§ DATASET EXTRACT
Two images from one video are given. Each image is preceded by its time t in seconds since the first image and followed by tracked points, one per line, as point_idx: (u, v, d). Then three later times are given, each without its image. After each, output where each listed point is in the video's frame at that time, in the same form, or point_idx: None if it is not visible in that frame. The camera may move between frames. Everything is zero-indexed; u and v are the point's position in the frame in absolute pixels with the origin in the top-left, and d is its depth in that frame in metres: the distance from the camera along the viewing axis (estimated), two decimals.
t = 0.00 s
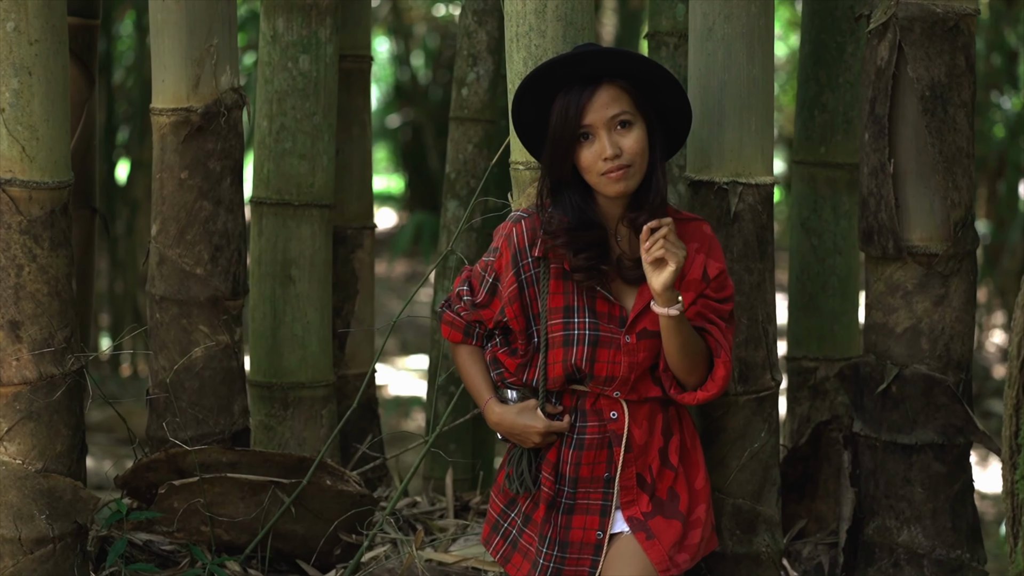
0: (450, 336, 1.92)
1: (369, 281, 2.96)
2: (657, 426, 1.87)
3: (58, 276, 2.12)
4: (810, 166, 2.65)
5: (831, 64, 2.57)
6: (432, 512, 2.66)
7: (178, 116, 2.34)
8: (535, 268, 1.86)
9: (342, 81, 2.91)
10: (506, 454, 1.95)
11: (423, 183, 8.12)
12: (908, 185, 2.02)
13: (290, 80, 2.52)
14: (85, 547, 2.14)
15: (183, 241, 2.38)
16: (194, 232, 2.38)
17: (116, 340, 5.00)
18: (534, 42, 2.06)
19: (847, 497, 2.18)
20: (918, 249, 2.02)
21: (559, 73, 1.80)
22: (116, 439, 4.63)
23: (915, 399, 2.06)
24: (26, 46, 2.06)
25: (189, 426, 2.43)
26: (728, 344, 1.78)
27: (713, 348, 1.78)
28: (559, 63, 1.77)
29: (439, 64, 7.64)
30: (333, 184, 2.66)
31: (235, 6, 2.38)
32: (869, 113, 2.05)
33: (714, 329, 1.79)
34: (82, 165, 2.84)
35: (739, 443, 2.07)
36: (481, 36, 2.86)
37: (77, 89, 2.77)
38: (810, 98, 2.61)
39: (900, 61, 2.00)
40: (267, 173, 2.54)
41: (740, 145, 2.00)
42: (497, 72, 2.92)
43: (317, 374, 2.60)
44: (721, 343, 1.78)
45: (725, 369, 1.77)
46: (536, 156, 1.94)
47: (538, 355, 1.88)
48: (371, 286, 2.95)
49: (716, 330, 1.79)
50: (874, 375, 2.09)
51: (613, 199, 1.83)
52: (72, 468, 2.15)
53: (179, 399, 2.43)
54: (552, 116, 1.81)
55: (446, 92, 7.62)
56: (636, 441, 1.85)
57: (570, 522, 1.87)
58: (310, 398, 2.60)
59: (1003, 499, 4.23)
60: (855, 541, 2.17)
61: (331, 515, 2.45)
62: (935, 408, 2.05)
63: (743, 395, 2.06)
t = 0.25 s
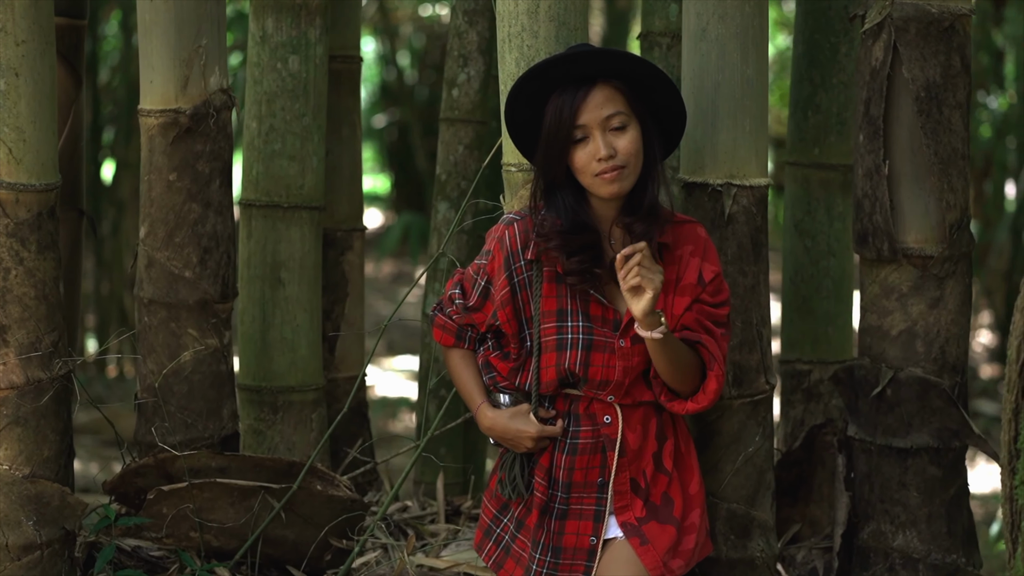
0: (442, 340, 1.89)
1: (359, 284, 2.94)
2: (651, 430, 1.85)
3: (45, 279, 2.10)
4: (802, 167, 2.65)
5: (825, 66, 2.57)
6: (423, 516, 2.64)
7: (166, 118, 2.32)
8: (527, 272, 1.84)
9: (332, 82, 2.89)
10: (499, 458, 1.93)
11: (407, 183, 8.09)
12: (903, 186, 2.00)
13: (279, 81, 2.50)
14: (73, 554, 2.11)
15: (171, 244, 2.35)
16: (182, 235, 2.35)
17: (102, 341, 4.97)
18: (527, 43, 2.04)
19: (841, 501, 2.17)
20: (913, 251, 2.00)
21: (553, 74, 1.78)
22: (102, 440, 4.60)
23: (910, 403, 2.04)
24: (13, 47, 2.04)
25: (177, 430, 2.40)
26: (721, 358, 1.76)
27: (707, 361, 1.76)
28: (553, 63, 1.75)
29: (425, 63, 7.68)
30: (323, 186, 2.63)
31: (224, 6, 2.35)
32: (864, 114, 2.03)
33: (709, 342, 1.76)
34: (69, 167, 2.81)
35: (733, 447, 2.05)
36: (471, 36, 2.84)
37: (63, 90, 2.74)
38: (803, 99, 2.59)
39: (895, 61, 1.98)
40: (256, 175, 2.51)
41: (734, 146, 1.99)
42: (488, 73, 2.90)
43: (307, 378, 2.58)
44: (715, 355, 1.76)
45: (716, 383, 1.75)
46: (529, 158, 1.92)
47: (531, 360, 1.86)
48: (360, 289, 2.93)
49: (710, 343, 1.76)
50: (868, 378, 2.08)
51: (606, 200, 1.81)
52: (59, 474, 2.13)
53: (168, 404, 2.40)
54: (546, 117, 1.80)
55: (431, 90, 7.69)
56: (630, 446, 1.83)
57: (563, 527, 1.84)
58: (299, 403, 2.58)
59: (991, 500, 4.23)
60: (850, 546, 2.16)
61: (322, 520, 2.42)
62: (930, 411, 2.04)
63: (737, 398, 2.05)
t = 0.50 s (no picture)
---
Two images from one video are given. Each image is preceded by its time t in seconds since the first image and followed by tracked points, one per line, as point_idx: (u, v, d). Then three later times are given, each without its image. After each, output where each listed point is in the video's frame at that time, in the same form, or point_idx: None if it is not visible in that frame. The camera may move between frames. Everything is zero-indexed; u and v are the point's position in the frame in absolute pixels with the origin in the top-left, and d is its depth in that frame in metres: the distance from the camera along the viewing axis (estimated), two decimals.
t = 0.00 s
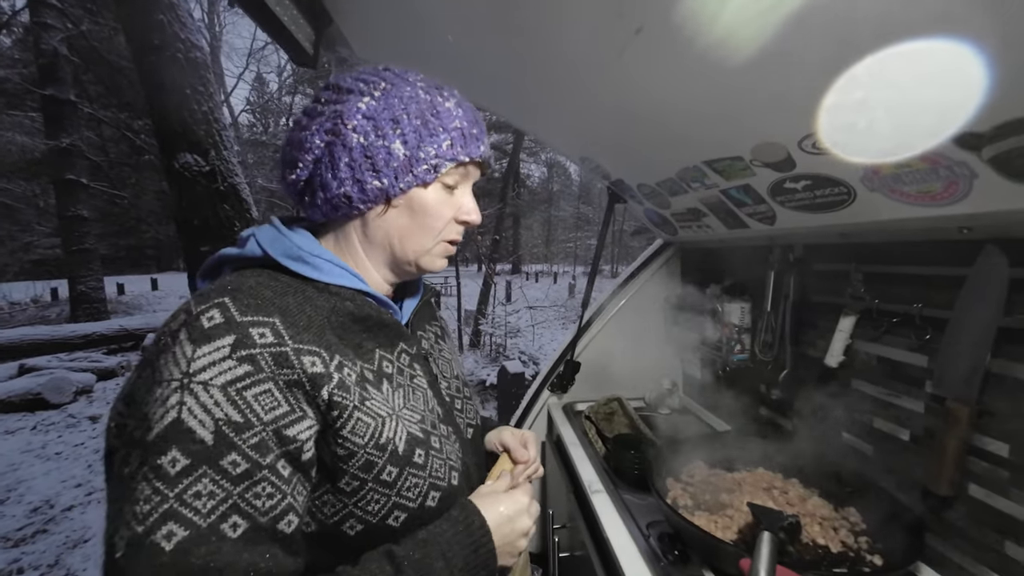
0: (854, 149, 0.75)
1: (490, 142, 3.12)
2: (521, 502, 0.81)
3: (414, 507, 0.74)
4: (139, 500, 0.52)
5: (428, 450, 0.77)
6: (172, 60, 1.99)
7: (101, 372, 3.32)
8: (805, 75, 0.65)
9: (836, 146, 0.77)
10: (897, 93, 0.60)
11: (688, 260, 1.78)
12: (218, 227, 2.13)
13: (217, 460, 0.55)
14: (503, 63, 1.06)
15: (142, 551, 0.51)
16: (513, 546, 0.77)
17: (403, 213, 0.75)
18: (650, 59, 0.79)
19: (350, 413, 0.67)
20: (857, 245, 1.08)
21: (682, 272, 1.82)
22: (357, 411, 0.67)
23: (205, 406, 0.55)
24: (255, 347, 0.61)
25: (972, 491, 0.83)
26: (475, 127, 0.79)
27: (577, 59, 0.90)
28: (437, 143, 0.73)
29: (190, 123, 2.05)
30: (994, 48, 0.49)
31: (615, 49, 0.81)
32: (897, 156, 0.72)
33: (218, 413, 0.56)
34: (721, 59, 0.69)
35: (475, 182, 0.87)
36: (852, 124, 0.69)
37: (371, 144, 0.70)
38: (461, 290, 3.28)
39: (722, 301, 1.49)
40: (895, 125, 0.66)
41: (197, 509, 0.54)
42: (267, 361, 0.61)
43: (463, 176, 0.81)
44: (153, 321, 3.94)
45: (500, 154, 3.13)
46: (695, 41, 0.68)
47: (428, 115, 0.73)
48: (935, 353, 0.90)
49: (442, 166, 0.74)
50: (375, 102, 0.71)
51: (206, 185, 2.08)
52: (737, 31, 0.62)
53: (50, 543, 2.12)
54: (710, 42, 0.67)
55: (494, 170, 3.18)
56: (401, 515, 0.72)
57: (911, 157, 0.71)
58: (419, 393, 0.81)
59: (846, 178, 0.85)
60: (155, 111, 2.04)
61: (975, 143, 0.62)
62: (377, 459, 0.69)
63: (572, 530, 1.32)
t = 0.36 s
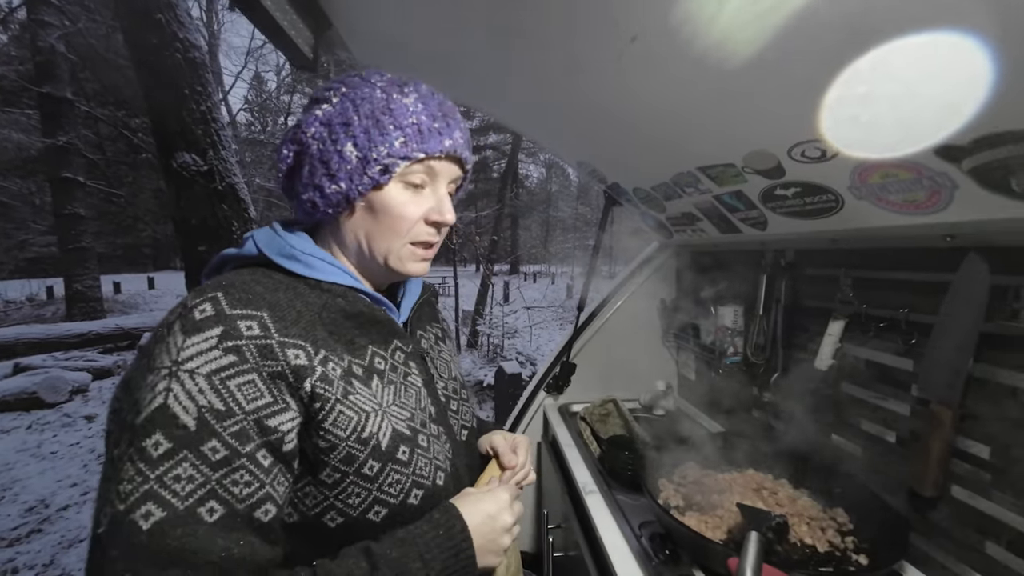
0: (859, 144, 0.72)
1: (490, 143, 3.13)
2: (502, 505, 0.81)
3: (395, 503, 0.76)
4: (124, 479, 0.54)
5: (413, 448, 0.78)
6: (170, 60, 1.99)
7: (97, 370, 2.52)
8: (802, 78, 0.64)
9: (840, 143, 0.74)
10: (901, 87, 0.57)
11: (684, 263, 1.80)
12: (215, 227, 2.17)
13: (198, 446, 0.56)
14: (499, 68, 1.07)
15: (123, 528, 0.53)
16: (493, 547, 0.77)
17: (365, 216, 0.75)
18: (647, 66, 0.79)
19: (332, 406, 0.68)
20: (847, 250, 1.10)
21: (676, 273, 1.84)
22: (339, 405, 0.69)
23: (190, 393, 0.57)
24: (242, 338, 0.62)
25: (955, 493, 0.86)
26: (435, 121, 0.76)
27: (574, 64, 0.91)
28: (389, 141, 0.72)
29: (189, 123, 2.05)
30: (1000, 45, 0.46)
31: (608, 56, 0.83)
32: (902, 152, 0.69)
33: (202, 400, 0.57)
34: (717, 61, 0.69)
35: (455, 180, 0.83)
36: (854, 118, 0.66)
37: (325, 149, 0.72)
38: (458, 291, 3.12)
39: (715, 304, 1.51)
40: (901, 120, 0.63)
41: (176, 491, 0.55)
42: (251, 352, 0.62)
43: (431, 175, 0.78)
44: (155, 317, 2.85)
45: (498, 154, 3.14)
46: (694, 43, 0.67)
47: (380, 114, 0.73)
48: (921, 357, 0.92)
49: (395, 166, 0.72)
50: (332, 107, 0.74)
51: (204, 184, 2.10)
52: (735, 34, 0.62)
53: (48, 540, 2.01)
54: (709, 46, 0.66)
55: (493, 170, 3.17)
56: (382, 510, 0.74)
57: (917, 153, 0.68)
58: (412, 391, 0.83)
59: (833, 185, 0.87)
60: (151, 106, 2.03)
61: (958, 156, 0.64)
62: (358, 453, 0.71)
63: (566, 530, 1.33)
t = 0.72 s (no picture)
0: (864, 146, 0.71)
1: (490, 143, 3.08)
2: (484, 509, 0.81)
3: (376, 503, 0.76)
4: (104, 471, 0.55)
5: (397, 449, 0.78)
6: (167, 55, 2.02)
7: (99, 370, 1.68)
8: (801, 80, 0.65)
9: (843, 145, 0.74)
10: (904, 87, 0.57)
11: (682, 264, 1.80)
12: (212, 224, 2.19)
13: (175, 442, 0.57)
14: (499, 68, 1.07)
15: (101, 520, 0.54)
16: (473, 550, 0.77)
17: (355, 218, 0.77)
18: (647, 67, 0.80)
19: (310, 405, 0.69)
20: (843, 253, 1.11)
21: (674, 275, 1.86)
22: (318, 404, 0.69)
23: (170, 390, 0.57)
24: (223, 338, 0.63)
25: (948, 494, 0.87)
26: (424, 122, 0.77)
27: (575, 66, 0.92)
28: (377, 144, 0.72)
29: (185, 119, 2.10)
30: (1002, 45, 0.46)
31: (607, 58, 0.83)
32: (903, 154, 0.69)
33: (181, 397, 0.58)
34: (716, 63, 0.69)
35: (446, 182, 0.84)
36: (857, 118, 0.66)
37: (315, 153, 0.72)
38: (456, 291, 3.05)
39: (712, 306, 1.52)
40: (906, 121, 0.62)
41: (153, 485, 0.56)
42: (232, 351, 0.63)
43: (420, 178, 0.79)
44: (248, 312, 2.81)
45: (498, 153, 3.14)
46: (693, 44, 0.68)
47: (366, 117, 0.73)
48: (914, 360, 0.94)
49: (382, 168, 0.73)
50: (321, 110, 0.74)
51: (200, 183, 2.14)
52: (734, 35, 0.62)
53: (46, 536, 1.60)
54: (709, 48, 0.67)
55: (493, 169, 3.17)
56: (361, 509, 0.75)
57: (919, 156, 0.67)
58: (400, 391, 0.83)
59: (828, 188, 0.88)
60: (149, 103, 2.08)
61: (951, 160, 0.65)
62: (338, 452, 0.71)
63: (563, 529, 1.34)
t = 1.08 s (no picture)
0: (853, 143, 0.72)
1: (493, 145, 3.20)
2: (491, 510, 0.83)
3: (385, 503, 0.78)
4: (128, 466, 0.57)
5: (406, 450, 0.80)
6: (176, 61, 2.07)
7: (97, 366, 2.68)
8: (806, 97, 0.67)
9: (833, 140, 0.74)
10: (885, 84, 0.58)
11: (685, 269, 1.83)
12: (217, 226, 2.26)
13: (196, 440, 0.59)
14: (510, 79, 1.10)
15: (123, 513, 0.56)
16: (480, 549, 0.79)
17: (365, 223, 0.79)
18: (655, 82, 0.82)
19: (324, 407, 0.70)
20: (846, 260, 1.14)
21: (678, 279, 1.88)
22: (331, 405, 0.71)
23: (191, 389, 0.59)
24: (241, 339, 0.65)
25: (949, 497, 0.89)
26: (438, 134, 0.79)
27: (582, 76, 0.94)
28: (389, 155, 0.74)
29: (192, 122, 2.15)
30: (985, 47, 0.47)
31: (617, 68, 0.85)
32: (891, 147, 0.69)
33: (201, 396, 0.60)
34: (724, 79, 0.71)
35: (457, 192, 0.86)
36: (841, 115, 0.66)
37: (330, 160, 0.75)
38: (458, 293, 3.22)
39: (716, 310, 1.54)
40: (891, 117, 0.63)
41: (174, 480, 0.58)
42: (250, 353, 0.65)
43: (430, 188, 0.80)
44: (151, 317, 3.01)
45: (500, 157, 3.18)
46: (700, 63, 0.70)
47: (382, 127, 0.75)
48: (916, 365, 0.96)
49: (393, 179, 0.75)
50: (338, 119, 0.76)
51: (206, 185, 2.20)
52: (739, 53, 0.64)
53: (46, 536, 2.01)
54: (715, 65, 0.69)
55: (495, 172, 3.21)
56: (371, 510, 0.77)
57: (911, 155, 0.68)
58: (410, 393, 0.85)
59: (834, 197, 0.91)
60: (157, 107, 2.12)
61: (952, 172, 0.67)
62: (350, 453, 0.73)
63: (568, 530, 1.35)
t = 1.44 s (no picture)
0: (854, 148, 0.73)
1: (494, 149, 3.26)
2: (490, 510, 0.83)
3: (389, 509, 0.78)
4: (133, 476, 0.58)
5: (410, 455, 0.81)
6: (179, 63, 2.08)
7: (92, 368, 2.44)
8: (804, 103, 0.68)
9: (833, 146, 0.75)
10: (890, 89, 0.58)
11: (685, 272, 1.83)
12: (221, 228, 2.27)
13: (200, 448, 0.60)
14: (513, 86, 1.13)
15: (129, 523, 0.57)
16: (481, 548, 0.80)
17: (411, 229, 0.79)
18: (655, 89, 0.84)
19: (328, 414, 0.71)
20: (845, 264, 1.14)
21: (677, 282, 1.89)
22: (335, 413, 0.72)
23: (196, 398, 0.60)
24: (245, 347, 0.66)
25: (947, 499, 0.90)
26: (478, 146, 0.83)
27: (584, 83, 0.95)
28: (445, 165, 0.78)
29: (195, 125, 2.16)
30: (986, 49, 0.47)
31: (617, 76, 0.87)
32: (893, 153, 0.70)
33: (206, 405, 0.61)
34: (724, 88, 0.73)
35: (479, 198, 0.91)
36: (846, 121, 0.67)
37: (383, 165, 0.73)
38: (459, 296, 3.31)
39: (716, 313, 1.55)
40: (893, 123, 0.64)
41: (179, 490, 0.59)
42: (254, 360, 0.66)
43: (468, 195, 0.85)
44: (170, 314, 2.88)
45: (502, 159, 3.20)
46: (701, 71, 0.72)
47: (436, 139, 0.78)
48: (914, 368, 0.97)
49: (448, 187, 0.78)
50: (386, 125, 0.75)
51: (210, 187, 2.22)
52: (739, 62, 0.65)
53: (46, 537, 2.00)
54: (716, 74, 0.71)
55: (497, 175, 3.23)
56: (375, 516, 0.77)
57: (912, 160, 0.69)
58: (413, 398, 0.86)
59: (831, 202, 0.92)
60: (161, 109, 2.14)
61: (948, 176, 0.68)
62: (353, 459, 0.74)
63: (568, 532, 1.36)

§ DIRECTIONS FOR THIS TASK
Quote word for word only the lines above from the one containing "15: (183, 241, 2.38)" through the one containing "3: (45, 279, 2.10)". Pictures stay out of your copy.

§ THE COMPLETED TASK
15: (183, 241, 2.38)
16: (194, 232, 2.38)
17: (116, 340, 5.00)
18: (534, 42, 2.06)
19: (847, 497, 2.18)
20: (918, 249, 2.02)
21: (559, 73, 1.80)
22: (116, 439, 4.63)
23: (915, 399, 2.06)
24: (26, 46, 2.06)
25: (189, 426, 2.43)
26: (728, 344, 1.78)
27: (713, 348, 1.78)
28: (559, 63, 1.77)
29: (439, 64, 7.64)
30: (333, 184, 2.66)
31: (235, 6, 2.38)
32: (869, 113, 2.05)
33: (714, 329, 1.79)
34: (82, 165, 2.84)
35: (739, 443, 2.07)
36: (481, 36, 2.86)
37: (77, 89, 2.77)
38: (810, 98, 2.61)
39: (900, 61, 2.00)
40: (267, 173, 2.54)
41: (740, 145, 2.00)
42: (497, 72, 2.92)
43: (317, 374, 2.60)
44: (721, 343, 1.78)
45: (725, 369, 1.77)
46: (536, 156, 1.94)
47: (538, 355, 1.88)
48: (371, 286, 2.95)
49: (716, 330, 1.79)
50: (874, 375, 2.09)
51: (613, 199, 1.83)
52: (72, 468, 2.15)
53: (179, 399, 2.43)
54: (552, 116, 1.81)
55: (446, 92, 7.62)
56: (636, 441, 1.85)
57: (570, 522, 1.87)
58: (310, 398, 2.60)
59: (1003, 499, 4.23)
60: (855, 541, 2.17)
61: (331, 515, 2.45)
62: (935, 408, 2.05)
63: (743, 395, 2.06)
t = 0.25 s
0: (442, 340, 1.89)
1: (359, 284, 2.94)
2: (651, 430, 1.85)
3: (45, 279, 2.10)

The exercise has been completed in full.